A seguir, o florentino discorrerá sobre o que chamamos “a verdade efetiva das coisas”, ou seja, de que devemos tratar do mundo como ele realmente se apresenta diante de nós. Aquele que se preocupa mais com o “dever ser” do que com o “ser”, caminharia, infalivelmente, para a ruína. Esse ponto merece grande atenção, uma vez que através dele surge a figura do Maquiavel realista em oposição a muitos autores considerados utópicos, como Tomás Morus e, mais tarde, Rousseau.
A partir desse ponto é que devemos entender a defesa do italiano pela praticidade das ações do príncipe, que não deveria fiar-se em atitudes consideradas “éticas” caso essas colocassem em risco a própria segurança do Estado. Dessa forma, o soberano deveria tentar ser, ao mesmo tempo, temido e amado, devendo optar, no entanto, pela primeira característica no caso de ter de escolher.

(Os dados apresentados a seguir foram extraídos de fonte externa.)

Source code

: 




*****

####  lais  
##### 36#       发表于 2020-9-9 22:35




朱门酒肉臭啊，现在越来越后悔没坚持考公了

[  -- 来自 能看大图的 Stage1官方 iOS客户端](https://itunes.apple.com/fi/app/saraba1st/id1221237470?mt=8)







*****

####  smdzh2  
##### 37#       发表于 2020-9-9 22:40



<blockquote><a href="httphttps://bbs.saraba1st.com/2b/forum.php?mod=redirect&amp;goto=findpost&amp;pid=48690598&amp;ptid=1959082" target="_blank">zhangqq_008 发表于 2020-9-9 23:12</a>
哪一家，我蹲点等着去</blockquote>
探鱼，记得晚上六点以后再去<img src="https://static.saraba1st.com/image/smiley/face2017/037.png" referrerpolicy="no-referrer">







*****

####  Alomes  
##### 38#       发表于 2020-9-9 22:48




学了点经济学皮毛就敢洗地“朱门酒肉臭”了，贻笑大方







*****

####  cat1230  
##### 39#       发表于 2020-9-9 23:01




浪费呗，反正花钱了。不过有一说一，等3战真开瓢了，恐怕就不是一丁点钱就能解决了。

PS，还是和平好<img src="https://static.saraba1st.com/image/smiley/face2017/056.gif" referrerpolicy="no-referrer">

Essa constatação é conseqüência da sua concepção de natureza humana. Sendo ela essencialmente má os homens se afastariam do príncipe em sua primeira necessidade, de forma que o soberano nunca poderia contar com a sua palavra. Tal indução no que toca à natureza humana  seria mais tarde retomada por autores como Thomas Hobbes.

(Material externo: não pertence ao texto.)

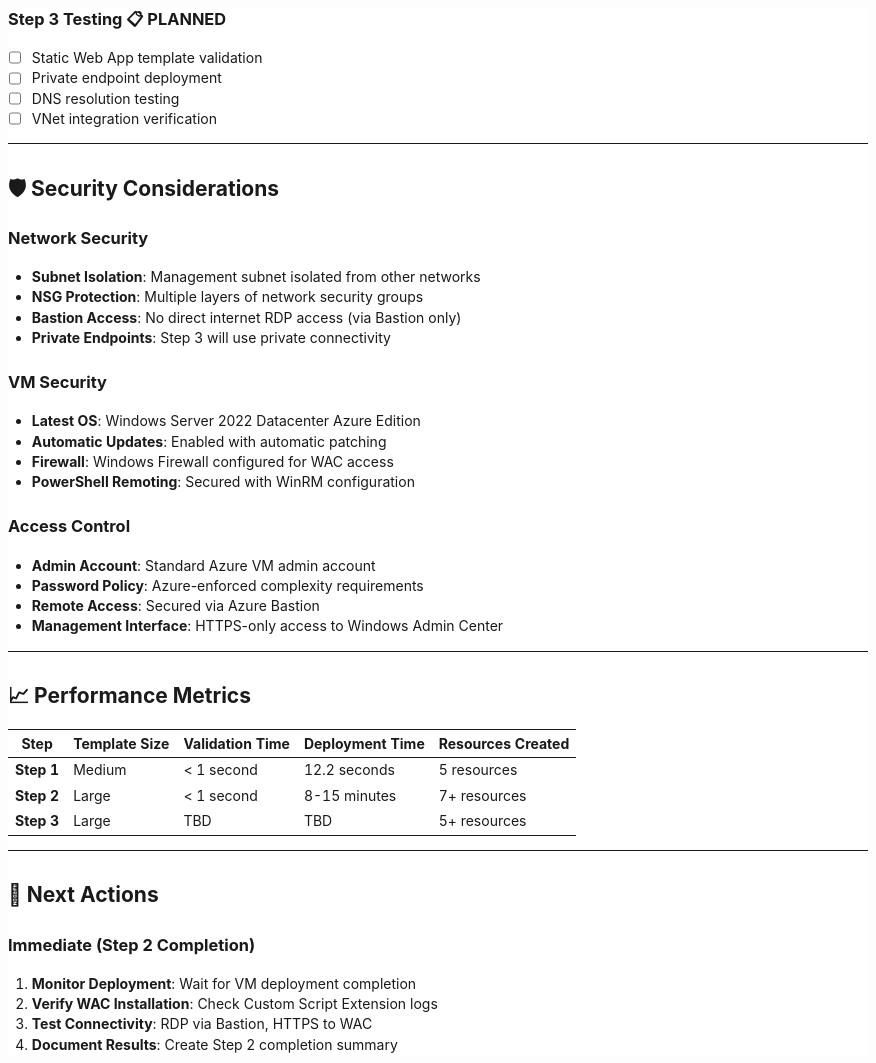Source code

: ### **Step 3 Testing** 📋 PLANNED
- [ ] Static Web App template validation
- [ ] Private endpoint deployment
- [ ] DNS resolution testing
- [ ] VNet integration verification

---

## 🛡️ **Security Considerations**

### **Network Security**
- **Subnet Isolation**: Management subnet isolated from other networks
- **NSG Protection**: Multiple layers of network security groups
- **Bastion Access**: No direct internet RDP access (via Bastion only)
- **Private Endpoints**: Step 3 will use private connectivity

### **VM Security**
- **Latest OS**: Windows Server 2022 Datacenter Azure Edition
- **Automatic Updates**: Enabled with automatic patching
- **Firewall**: Windows Firewall configured for WAC access
- **PowerShell Remoting**: Secured with WinRM configuration

### **Access Control**
- **Admin Account**: Standard Azure VM admin account
- **Password Policy**: Azure-enforced complexity requirements
- **Remote Access**: Secured via Azure Bastion
- **Management Interface**: HTTPS-only access to Windows Admin Center

---

## 📈 **Performance Metrics**

| Step | Template Size | Validation Time | Deployment Time | Resources Created |
|------|---------------|-----------------|-----------------|-------------------|
| **Step 1** | Medium | < 1 second | 12.2 seconds | 5 resources |
| **Step 2** | Large | < 1 second | 8-15 minutes | 7+ resources |
| **Step 3** | Large | TBD | TBD | 5+ resources |

---

## 🎉 **Next Actions**

### **Immediate** (Step 2 Completion)
1. **Monitor Deployment**: Wait for VM deployment completion
2. **Verify WAC Installation**: Check Custom Script Extension logs
3. **Test Connectivity**: RDP via Bastion, HTTPS to WAC
4. **Document Results**: Create Step 2 completion summary
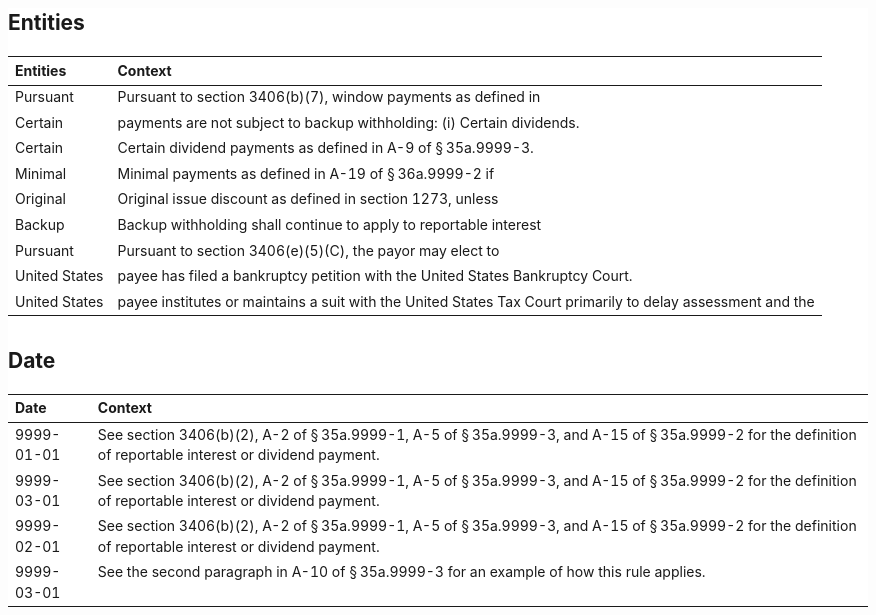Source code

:
## Entities

| Entities      | Context                                                                                                     |
|:--------------|:------------------------------------------------------------------------------------------------------------|
| Pursuant      | Pursuant to section 3406(b)(7), window payments as defined in                                               |
| Certain       | payments are not subject to backup withholding: (i) Certain  dividends.                                     |
| Certain       | Certain  dividend payments as defined in A-9 of &#167;&#8201;35a.9999-3.                                    |
| Minimal       | Minimal payments as defined in A-19 of &#167;&#8201;36a.9999-2 if                                           |
| Original      | Original issue discount as defined in section 1273, unless                                                  |
| Backup        | Backup withholding shall continue to apply to reportable interest                                           |
| Pursuant      | Pursuant to section 3406(e)(5)(C), the payor may elect to                                                   |
| United States | payee has filed a bankruptcy petition with the United States  Bankruptcy Court.                             |
| United States | payee institutes or maintains a suit with the United States Tax Court primarily to delay assessment and the |


## Date

| Date       | Context                                                                                                                                                                                                                                                                                                                                                                                                                                                                                                                                                                                                                                                      |
|:-----------|:-------------------------------------------------------------------------------------------------------------------------------------------------------------------------------------------------------------------------------------------------------------------------------------------------------------------------------------------------------------------------------------------------------------------------------------------------------------------------------------------------------------------------------------------------------------------------------------------------------------------------------------------------------------|
| 9999-01-01 | See section 3406(b)(2), A-2 of &#167;&#8201;35a.9999-1, A-5 of &#167;&#8201;35a.9999-3, and A-15 of &#167;&#8201;35a.9999-2 for the definition of reportable interest or dividend payment.                                                                                                                                                                                                                                                                                                                                                                                                                                                                   |
| 9999-03-01 | See section 3406(b)(2), A-2 of &#167;&#8201;35a.9999-1, A-5 of &#167;&#8201;35a.9999-3, and A-15 of &#167;&#8201;35a.9999-2 for the definition of reportable interest or dividend payment.                                                                                                                                                                                                                                                                                                                                                                                                                                                                   |
| 9999-02-01 | See section 3406(b)(2), A-2 of &#167;&#8201;35a.9999-1, A-5 of &#167;&#8201;35a.9999-3, and A-15 of &#167;&#8201;35a.9999-2 for the definition of reportable interest or dividend payment.                                                                                                                                                                                                                                                                                                                                                                                                                                                                   |
| 9999-03-01 | See the second paragraph in A-10 of &#167;&#8201;35a.9999-3 for an example of how this rule applies.                                                                                                                                                                                                                                                                                                                                                                                                                                                                                                                                                         |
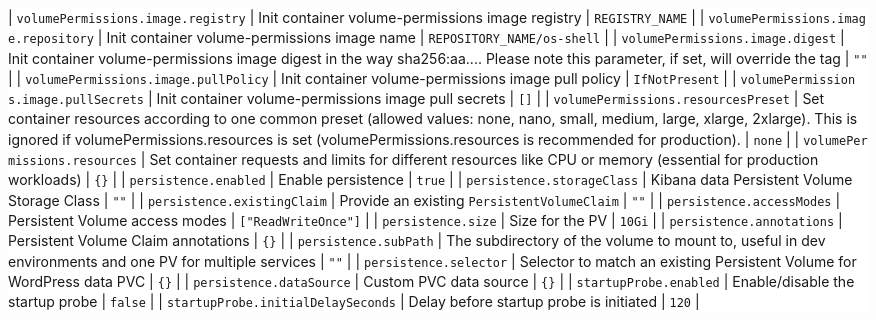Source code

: | `volumePermissions.image.registry`                  | Init container volume-permissions image registry                                                                                                                                                                                               | `REGISTRY_NAME`            |
| `volumePermissions.image.repository`                | Init container volume-permissions image name                                                                                                                                                                                                   | `REPOSITORY_NAME/os-shell` |
| `volumePermissions.image.digest`                    | Init container volume-permissions image digest in the way sha256:aa.... Please note this parameter, if set, will override the tag                                                                                                              | `""`                       |
| `volumePermissions.image.pullPolicy`                | Init container volume-permissions image pull policy                                                                                                                                                                                            | `IfNotPresent`             |
| `volumePermissions.image.pullSecrets`               | Init container volume-permissions image pull secrets                                                                                                                                                                                           | `[]`                       |
| `volumePermissions.resourcesPreset`                 | Set container resources according to one common preset (allowed values: none, nano, small, medium, large, xlarge, 2xlarge). This is ignored if volumePermissions.resources is set (volumePermissions.resources is recommended for production). | `none`                     |
| `volumePermissions.resources`                       | Set container requests and limits for different resources like CPU or memory (essential for production workloads)                                                                                                                              | `{}`                       |
| `persistence.enabled`                               | Enable persistence                                                                                                                                                                                                                             | `true`                     |
| `persistence.storageClass`                          | Kibana data Persistent Volume Storage Class                                                                                                                                                                                                    | `""`                       |
| `persistence.existingClaim`                         | Provide an existing `PersistentVolumeClaim`                                                                                                                                                                                                    | `""`                       |
| `persistence.accessModes`                           | Persistent Volume access modes                                                                                                                                                                                                                 | `["ReadWriteOnce"]`        |
| `persistence.size`                                  | Size for the PV                                                                                                                                                                                                                                | `10Gi`                     |
| `persistence.annotations`                           | Persistent Volume Claim annotations                                                                                                                                                                                                            | `{}`                       |
| `persistence.subPath`                               | The subdirectory of the volume to mount to, useful in dev environments and one PV for multiple services                                                                                                                                        | `""`                       |
| `persistence.selector`                              | Selector to match an existing Persistent Volume for WordPress data PVC                                                                                                                                                                         | `{}`                       |
| `persistence.dataSource`                            | Custom PVC data source                                                                                                                                                                                                                         | `{}`                       |
| `startupProbe.enabled`                              | Enable/disable the startup probe                                                                                                                                                                                                               | `false`                    |
| `startupProbe.initialDelaySeconds`                  | Delay before startup probe is initiated                                                                                                                                                                                                        | `120`                      |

Outra metáfora de que se utilizará Maquiavel e que tem origem em escritores clássicos é a da raposa e do leão. Para o autor, não bastaria que o príncipe fosse essencialmente forte, como o leão, mas que tivesse atributos da raposa, famosa pela esperteza e dissimulação. Dessa forma, o soberano, apesar de nem sempre contar com as virtudes cristãs, deveria fingir tê-las de modo a enganar seus súditos. Mais uma vez, Maquiavel rompe com a moralidade típica do medievo, propondo outro sistema de valoração.
Assim, Maquiavel entende que é importante que o príncipe seja bem-quisto não devido a uma ética transcendental, mas porque assim a manutenção do Estado se daria de forma mais fácil. Apesar de muitas vezes temido, portanto, é necessário que o soberano não fosse odiado. Tal sentimento por parte do povo poderia ser evitado caso se respeitassem, principalmente, a sua propriedade e as suas mulheres.
Por fim, Maquiavel falará sobre a unificação da Itália, motivo pelo qual a maioria dos estudiosos atribui a preocupação do italiano por instituir aí um poder forte e coeso. A Itália subdivida em muitas repúblicas e principados era o cenário de sangrentas batalhas, que poderiam ser evitadas, na visão de Maquiavel, caso se firmasse um governo soberano. Em certo sentido, portanto, é o florentino um dos precursores da idéia de Estado moderno desenvolvida posteriormente.